4AD, 2010
[9/10]

My first exposure to The National was “Abel,” found on a sampler of artists playing the 2006 Pitchfork Music Festival. At the time the buzzing guitar chords and thudding drumbeat seemed boring to me, but before I could skip to the next track on the sampler, Matt Berninger’s scream tore through my speakers: “Well my mind’s not right!/My mind’s not right!” A few listens later, the visceral power of that line continued to grip me: the energy, the honesty of it.

Later I would find that same compelling emotionality throughout Alligator, an album so subversively brilliant it went from lukewarm reviews upon release to placing on most best-of-the-decade lists five years later – and, more importantly, it earned the band an obsessively devoted following. The follow-up, 2007’s Boxer, breathed back the anguish and paranoia of Alligator, letting it simmer beneath layers of lush orchestration, while Berninger retreated into the lowest register of his smooth baritone. On High Violet, that bristling rawness that first excited me and many other fans has returned to the surface – not in screams, but in propulsive drums, ugly guitar strums, and soaring choruses.

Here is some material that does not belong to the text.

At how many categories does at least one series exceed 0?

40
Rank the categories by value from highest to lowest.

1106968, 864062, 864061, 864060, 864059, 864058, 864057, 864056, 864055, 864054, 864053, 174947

One aspect of the band that has not changed is Berninger’s opaque lyrics – jumbled, nonlinear poetry grasping at truths you never knew were there. “It’s a terrible love/And I’m walking with spiders,” he moans as the album begins. This line, understood like the ridiculous imagery of our most meaningful dreams, says more than most bands get across in an album’s worth of lyrics: love is brittle and frightening and beautiful, obsessively all-consuming. The song is given true surreality by the orchestration: scuzzy guitars rumble against heavy piano hits and swirling world-is-ending drums.

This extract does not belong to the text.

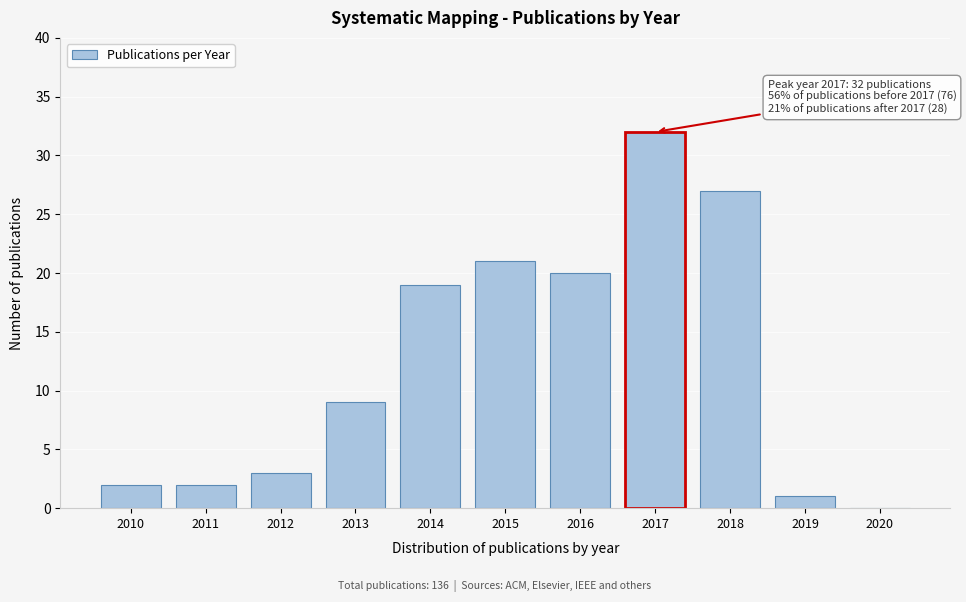

Reading left to right, extract all data points from this chart.

2010=2	2011=2	2012=3	2013=9	2014=19	2015=21	2016=20	2017=32	2018=27	2019=1	2020=0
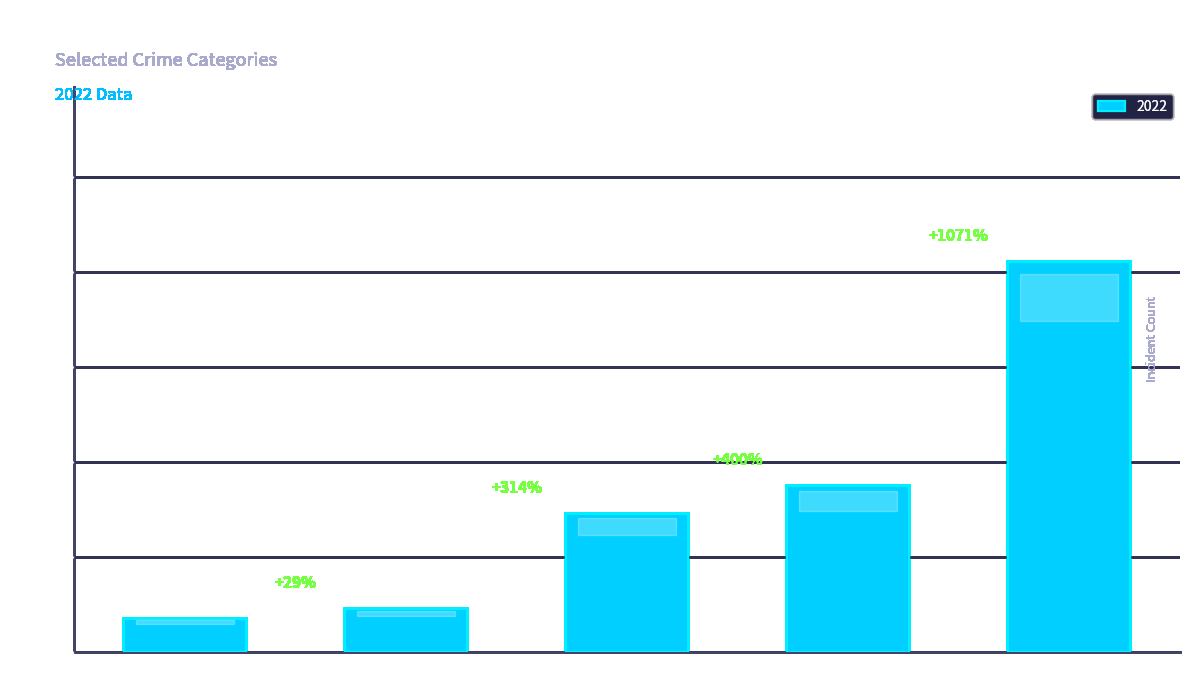

What is the difference between the maximum and minimum values?

75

The album continues this way, an exciting but deeply unsettling lucid dream. The National frame ordinary lives in extraordinary terms; they are mundane in their concerns but fantastic in their explanation. This world, where voices swallow souls, bodies are carried in swarms of bees, and lovers fear eating one another’s brains, is not so different from our own, if only we choose to admit it. But what grounds The National are those moments when the bizarre fades into the utterly human – on “Sorrow,” when Berninger breaks from a tale of milk and honey and girls in capes to declare, “I don’t wanna get over you,” and on “Conversation 16,” when he admits, amongst images of silver cities and silver girls, “You’d never believe the shitty thoughts I think.” This marriage between the real and surreal gives High Violet the stately beauty of a great novel: made up, but unmistakably true.

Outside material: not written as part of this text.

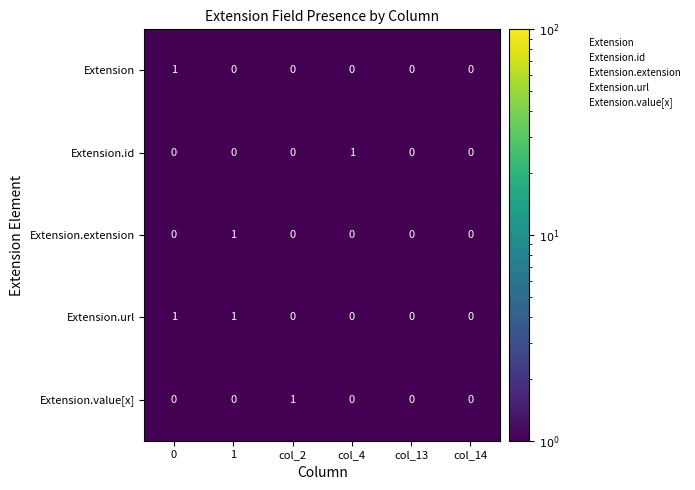

The Extension.value[x] series shows 0 at col_14. True or false?

True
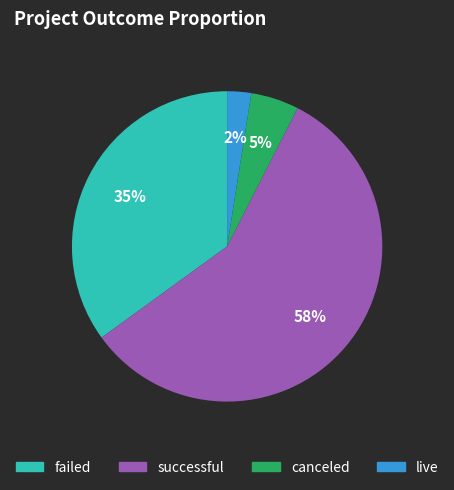

The canceled slice represents 5% of the pie. True or false?

True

Sonically the album ebbs and flows, sometimes spacious (“Sorrow,” “Runaway”), sometimes claustrophobic (“Afraid of Everyone,” “Conversation 16”). Whatever the aesthetic choice, the arrangements are definitive: no instrumental flare or texture is superfluous, and though a mood of gloomy, hazy-eyed resilience permeates from beginning to end, no song even begins to sound like any other. True to the band’s style, the most pervasive emotions are self-doubt (“I wanna believe in everything you believe,”) guilt (“Cousins and cousins away overseas/But it’ll take a better war to kill a college man like me,”) and nervousness (“I still owe money/To the money/To the money I owe”). Berninger varies often the register in which he sings, giving the album a dynamic sound and lending greater power to those moments when he sinks into his lowest notes. The most marked shift from previous albums is a feeling of community; Berninger noted that since becoming a husband and a father, he feels less like an “I” and more like a “we.” Boxer often felt lonesome, but even High Violet’s loneliest, weightiest moments feel like shared sorrow.

From start to finish, this is a wrenchingly beautiful album. It combines the emotion of Alligator and lushness of Boxer and showcases newfound confidence and maturity. Time and again The National have proved they are a brilliant rock band – cerebral but unpretentious, consistent but diverse, and cohesive in a breathtaking, once-in-a-lifetime sort of way. This album may well be a 10/10. But perfect albums are those that prove their worth listen after listen, year after year – so we’ll just have to wait and see.